Am I On Crack?
While the “Game of the Year” discussion has already been pointed out as ridiculous (especially without having played Massive Loading Time Effect and Assassin’s Crossing Creed), I’ve found the range of suggestions interesting. Here are the games I’ve been hearing the most GotY talk about:
- Bioshock: This is the clear favorite in official awards, and for good reason. Tts thematic and gameplay elements are wound tightly together, each informing the other. The Little Sister/Big Daddy relationship is central to the story. It’s also the primary path to character advancement, it’s the core player choice, and it’s the primary combat element. Bioshock shows the power of picking only a couple core themes, and relentlessly iterating on them.
- Portal: I’ve heard a lot of developer support for Portal as GotY, while others have accused me of being “on crack” for making the suggestion. (Or, perhaps fairly, the “on crack” statement was referring to my mention of Zelda: Backtrack Hourglass.) Portal is much more relentlessly minimalist than Bioshock, and the result is limited in scope but almost flawless.

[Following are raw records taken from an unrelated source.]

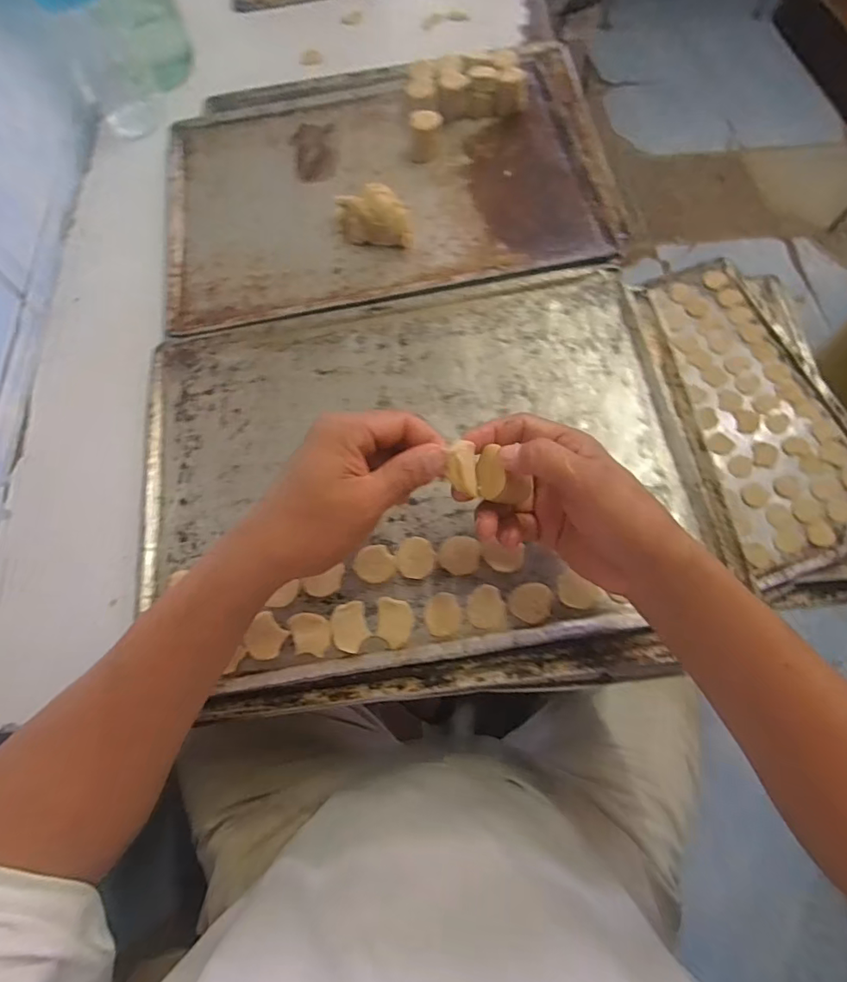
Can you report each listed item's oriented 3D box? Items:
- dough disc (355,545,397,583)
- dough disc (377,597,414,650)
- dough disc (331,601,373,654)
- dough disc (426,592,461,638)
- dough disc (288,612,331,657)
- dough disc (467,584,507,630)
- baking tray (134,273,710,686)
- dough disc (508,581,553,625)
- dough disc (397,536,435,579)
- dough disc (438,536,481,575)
[{"bbox_3d":[-0.038,0.058,0.406,0.029,0.004,0.032,-41,72,-13],"label":"dough disc"},{"bbox_3d":[-0.021,0.099,0.387,0.026,0.004,0.036,3,68,4],"label":"dough disc"},{"bbox_3d":[-0.055,0.102,0.385,0.027,0.004,0.037,-19,68,-5],"label":"dough disc"},{"bbox_3d":[0.015,0.093,0.388,0.025,0.005,0.033,7,68,5],"label":"dough disc"},{"bbox_3d":[-0.085,0.107,0.384,0.032,0.004,0.030,2,68,3],"label":"dough disc"},{"bbox_3d":[0.047,0.088,0.388,0.028,0.006,0.034,-5,68,0],"label":"dough disc"},{"bbox_3d":[-0.009,-0.028,0.426,0.442,0.027,0.321,-8,67,-3],"label":"baking tray"},{"bbox_3d":[0.081,0.083,0.387,0.030,0.006,0.031,-1,68,2],"label":"dough disc"},{"bbox_3d":[-0.006,0.052,0.406,0.029,0.004,0.033,6,68,5],"label":"dough disc"},{"bbox_3d":[0.029,0.050,0.405,0.032,0.004,0.031,-1,68,2],"label":"dough disc"}]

Which makes this a surprising developer favorite, given that it makes their favorite pastime– bitching about the best games around– quite difficult.
- S.T.A.L.K.E.R.: This was a huge surprise to me, after hearing about the game’s early beta-quality release (and subsequent patching that brought it up to… late beta quality). In spite of this, I’ve heard quite a few people say it was their favorite game they’ve played this year. (In a strange twist, an acquaintance just tried to play through the extensively fan-patched Vampire: the Masquerade: Bloodlines. Even the hot vampire chicks couldn’t get him all the way through. So either STALKER is less buggy, or it has something even better than V:tM:B’s core mechanic of running around as a sexy vampire, seducing everyone in sight.)
This isn’t the post to go into it, but it’s also been a strong year for indies. Everyday Shooter and Dwarf Fortress have grabbed a lot of buzz, even if people probably clocked in the most time on Desktop Tower Defense.